Bone metastasis (BM) significantly impairs lung cancer prognosis and patient quality of life. Conventional imaging modalities often face limitations in early detection and cost-effectiveness. This study aimed to develop and validate an interpretable machine learning (ML) model using routine, cost-effective biochemical markers for the early, non-invasive prediction of BM.

Methods

This retrospective study included 566 lung cancer patients. Clinicopathological and laboratory features such as alkaline phosphatase (ALP), D-dimer, and lactate dehydrogenase (LDH) were collected. The dataset was partitioned into training and independent test sets.
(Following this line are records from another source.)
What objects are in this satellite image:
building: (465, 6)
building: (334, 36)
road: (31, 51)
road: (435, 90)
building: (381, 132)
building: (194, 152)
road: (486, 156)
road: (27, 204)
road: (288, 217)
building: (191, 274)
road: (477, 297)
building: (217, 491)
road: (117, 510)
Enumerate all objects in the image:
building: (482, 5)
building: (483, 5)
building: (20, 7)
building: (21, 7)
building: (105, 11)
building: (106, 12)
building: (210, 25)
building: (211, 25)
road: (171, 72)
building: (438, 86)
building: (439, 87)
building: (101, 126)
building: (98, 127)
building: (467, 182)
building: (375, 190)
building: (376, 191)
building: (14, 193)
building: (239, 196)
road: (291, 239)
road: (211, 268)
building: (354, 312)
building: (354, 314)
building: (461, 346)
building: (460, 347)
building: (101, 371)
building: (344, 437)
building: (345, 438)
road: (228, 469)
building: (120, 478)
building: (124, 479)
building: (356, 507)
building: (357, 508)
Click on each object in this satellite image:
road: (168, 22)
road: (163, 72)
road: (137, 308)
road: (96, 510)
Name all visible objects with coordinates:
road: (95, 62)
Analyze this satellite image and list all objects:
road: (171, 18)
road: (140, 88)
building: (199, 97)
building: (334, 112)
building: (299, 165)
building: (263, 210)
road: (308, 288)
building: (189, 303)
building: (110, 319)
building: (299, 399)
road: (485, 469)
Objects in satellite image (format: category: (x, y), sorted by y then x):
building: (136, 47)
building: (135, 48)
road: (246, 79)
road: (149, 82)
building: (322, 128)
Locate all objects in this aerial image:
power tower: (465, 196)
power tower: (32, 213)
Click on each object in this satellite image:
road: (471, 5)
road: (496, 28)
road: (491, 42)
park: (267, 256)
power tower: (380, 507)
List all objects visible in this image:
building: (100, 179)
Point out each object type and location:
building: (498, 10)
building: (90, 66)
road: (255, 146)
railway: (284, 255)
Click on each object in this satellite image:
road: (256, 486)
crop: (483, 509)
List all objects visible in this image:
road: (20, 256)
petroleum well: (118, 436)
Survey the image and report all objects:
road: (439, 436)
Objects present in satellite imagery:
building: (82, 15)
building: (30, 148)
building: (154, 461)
Six ML algorithms were evaluated using cross-validation, with the gradient boosting decision tree (GBDT) identified as the optimal model. Robustness and transparency were rigorously assessed via SHAP analysis, 1000 bootstrap resamples, and multi-dimensional subgroup analyses.

Results

ALP, D-dimer, and LDH were significantly elevated in BM( +) patients (P < 0.001). In the test set, GBDT (gradient boosting decision tree) achieved an overall AUC of 0.774 (95% CI: 0.721–0.827) and an F1-score of 0.762. After subgroup integration, predictive performance improved to an AUC of 0.811 (95% CI 0.752–0.870), significantly outperforming traditional logistic regression (AUC = 0.755). Peak performance was observed in lung adenocarcinoma (AUC = 0.864). SHAP analysis quantitatively revealed a synergistic, non-linear interaction between ALP and D-dimer as a primary, quantifiable driver of BM risk.

Conclusion

Our routine-marker-based ML model demonstrates high diagnostic accuracy and robust generalizability. By precisely identifying high-risk populations with high transparency, this cost-effective tool provides scientific decision support for implementing personalized bone scan screening strategies and optimizing resource allocation in clinical practice.